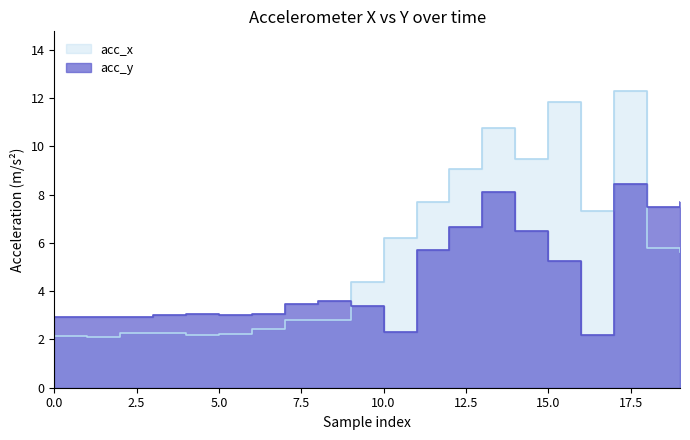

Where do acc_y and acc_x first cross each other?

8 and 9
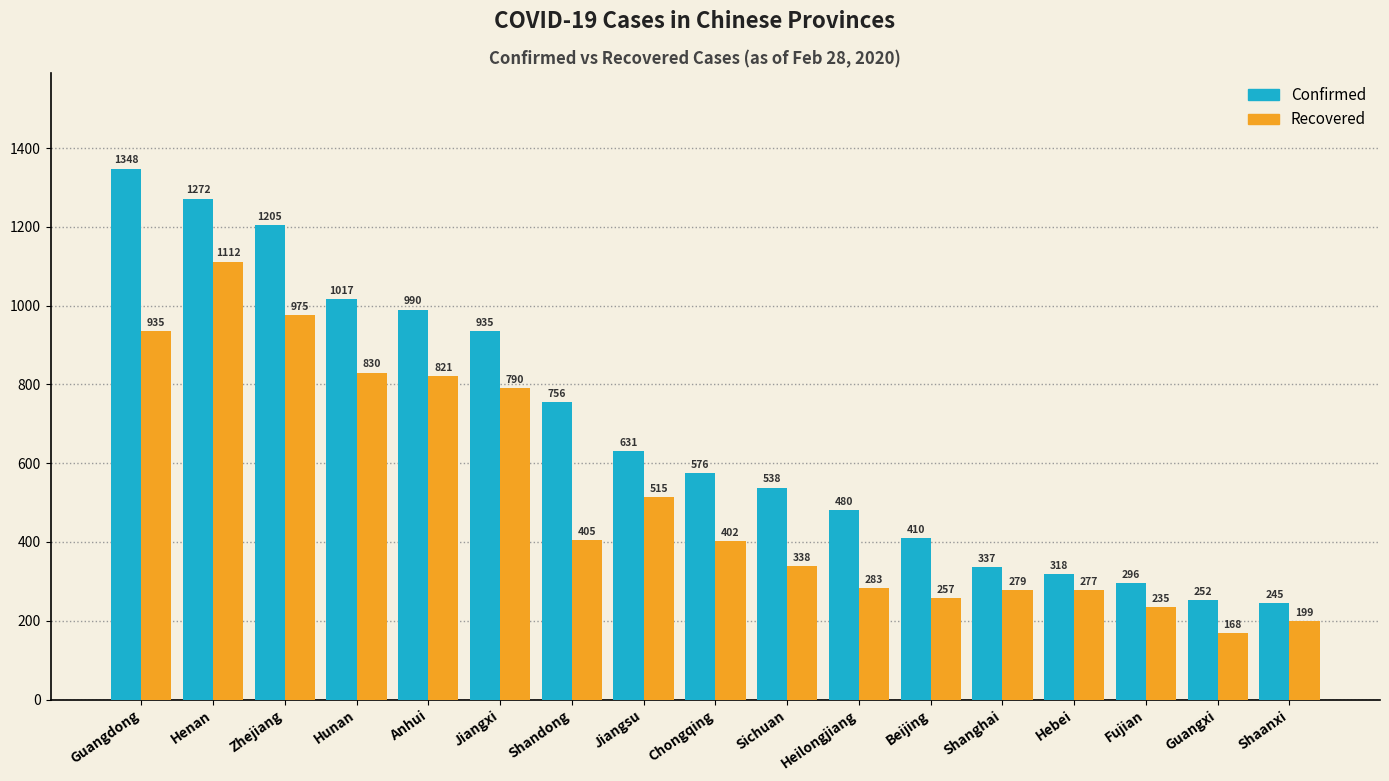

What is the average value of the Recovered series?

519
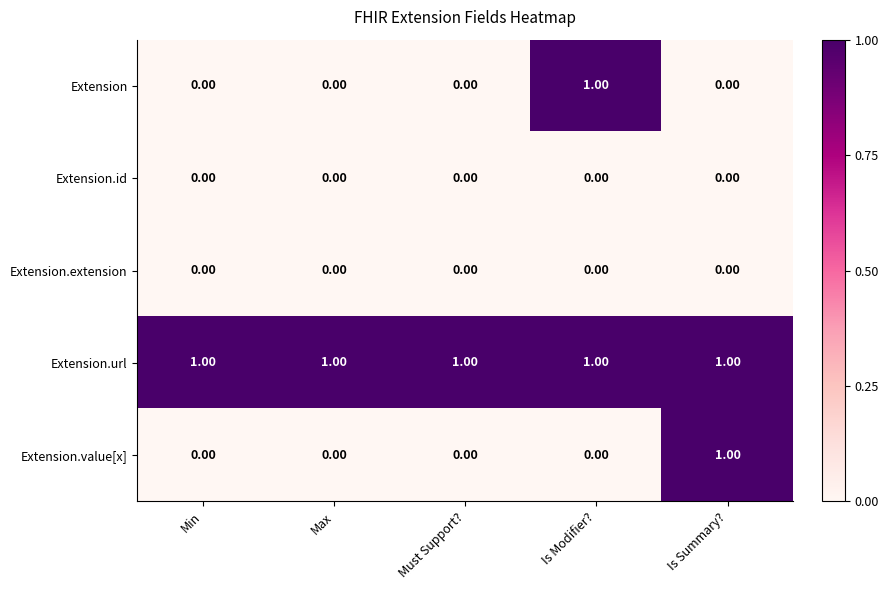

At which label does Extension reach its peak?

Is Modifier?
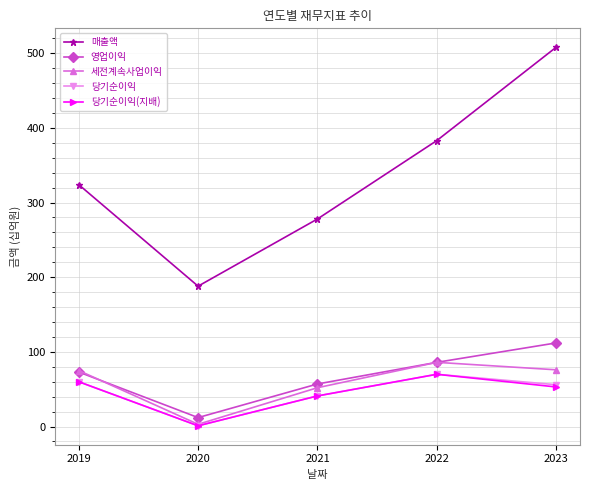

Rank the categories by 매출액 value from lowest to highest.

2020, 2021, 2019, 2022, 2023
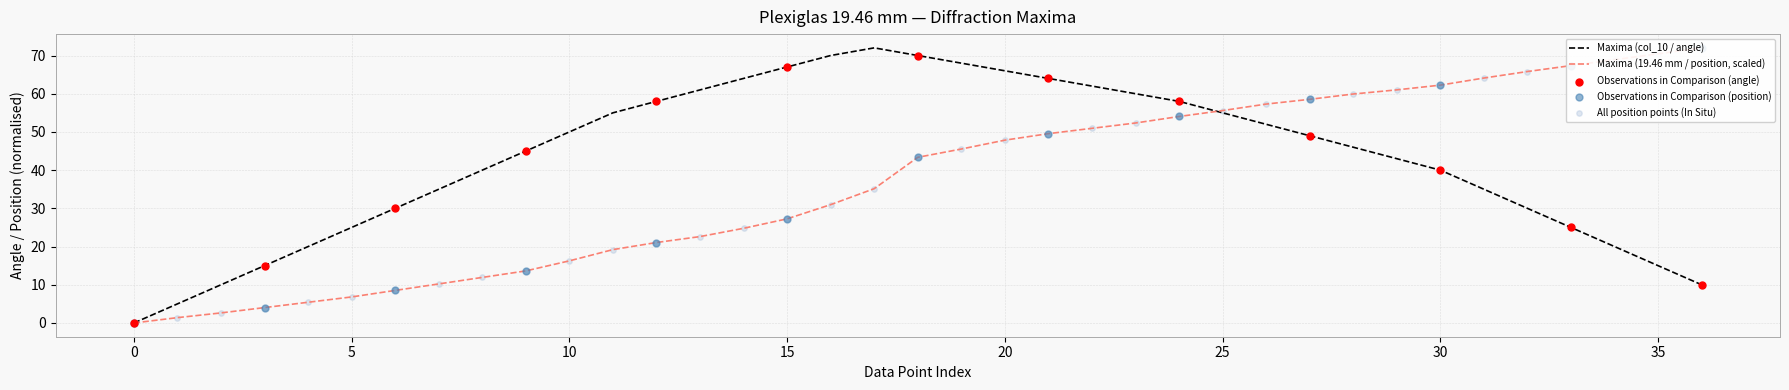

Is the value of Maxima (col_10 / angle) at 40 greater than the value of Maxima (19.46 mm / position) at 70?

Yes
━━━━━━━━━━━━━━━━━━━━
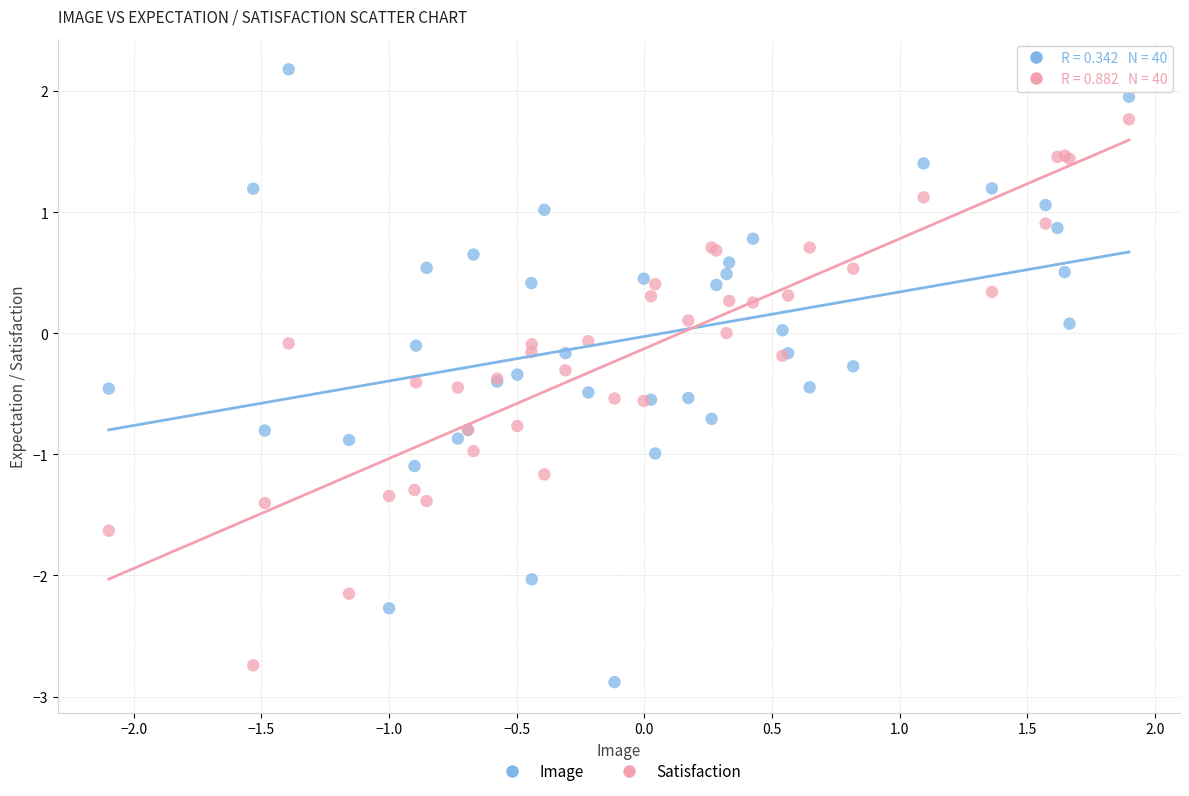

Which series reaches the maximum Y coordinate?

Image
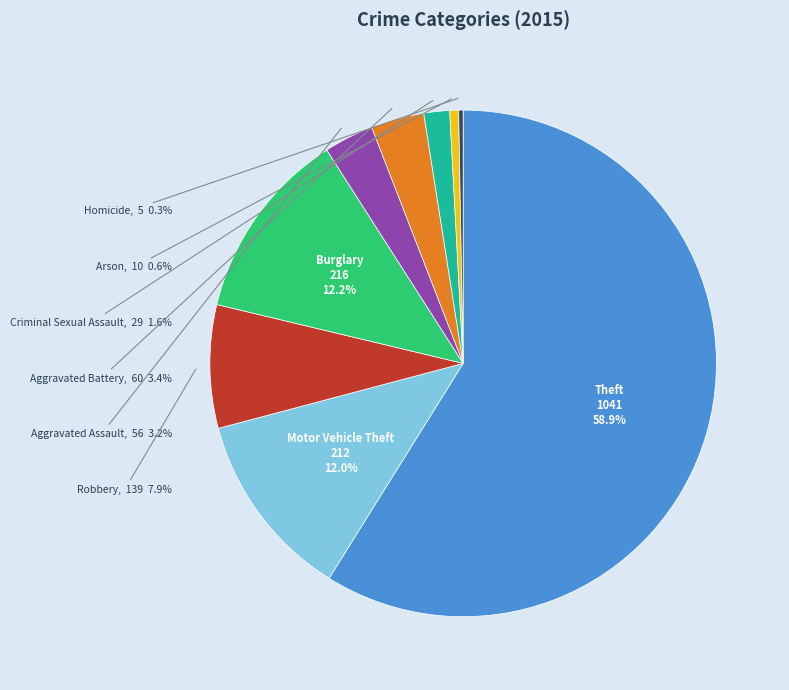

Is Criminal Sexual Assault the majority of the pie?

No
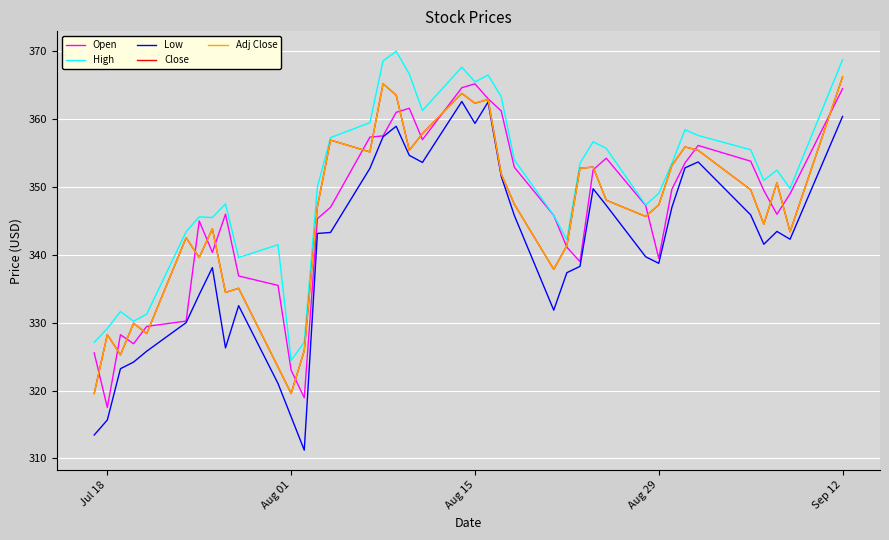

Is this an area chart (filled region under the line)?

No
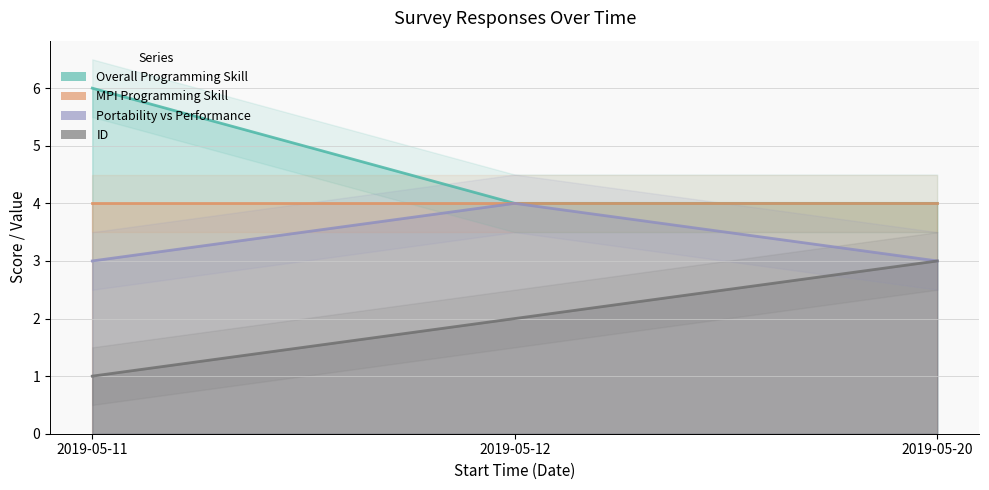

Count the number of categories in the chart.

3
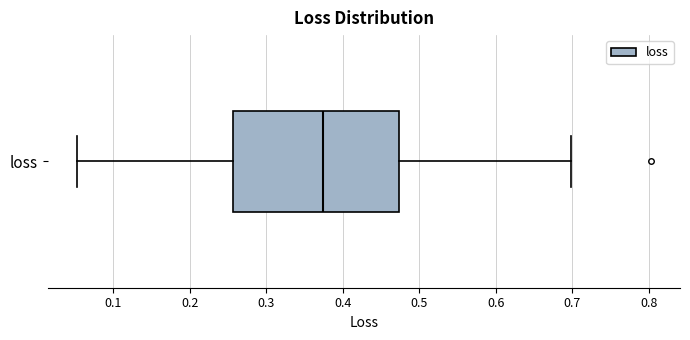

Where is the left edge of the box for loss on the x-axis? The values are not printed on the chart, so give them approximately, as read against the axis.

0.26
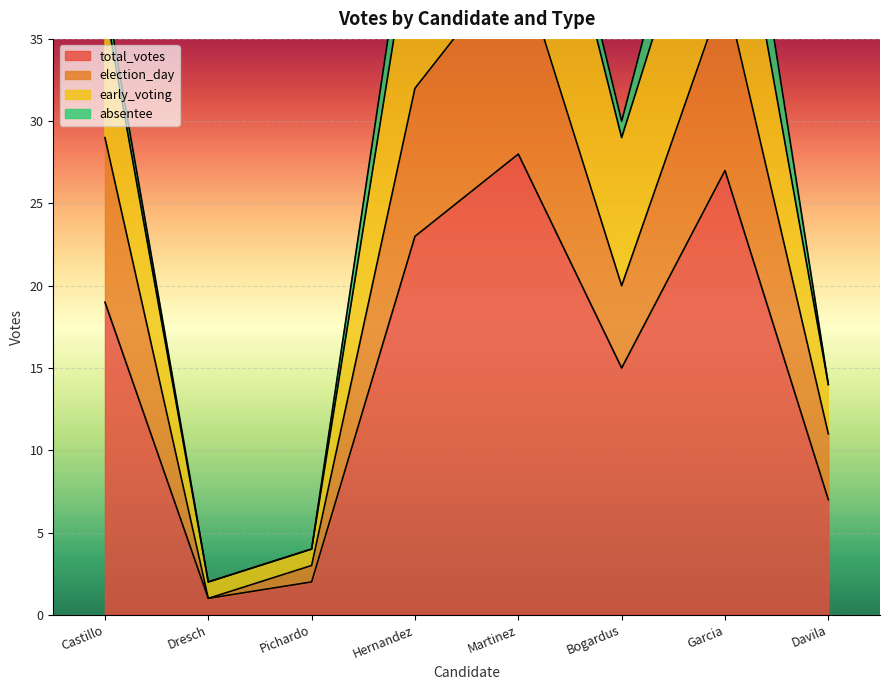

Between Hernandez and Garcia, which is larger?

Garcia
━━━━━━━━━━━━━━━━━━━━
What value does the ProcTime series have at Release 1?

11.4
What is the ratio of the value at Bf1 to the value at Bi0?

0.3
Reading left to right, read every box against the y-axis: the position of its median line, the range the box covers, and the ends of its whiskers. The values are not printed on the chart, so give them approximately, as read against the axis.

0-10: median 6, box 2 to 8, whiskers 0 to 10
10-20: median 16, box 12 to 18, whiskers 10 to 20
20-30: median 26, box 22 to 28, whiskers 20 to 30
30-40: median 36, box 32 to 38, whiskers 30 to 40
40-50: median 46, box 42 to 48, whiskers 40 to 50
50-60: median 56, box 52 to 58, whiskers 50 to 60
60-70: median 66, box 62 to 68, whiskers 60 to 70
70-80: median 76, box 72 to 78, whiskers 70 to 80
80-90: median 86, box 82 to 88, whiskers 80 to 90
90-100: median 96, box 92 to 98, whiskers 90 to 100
━━━━━━━━━━━━━━━━━━━━
Task directions: Reproduce the records starting at the line containing "Rank the categories" and ending at the line containing "Is the value", with "value" renamed to "reading" wherever it appears and everything else left unchanged. Omit the pictures.

Answer box:
Rank the categories by 매출액 reading from lowest to highest.

2020, 2021, 2019, 2022, 2023

Is the reading of Maxima (col_10 / angle) at 40 greater than the reading of Maxima (19.46 mm / position) at 70?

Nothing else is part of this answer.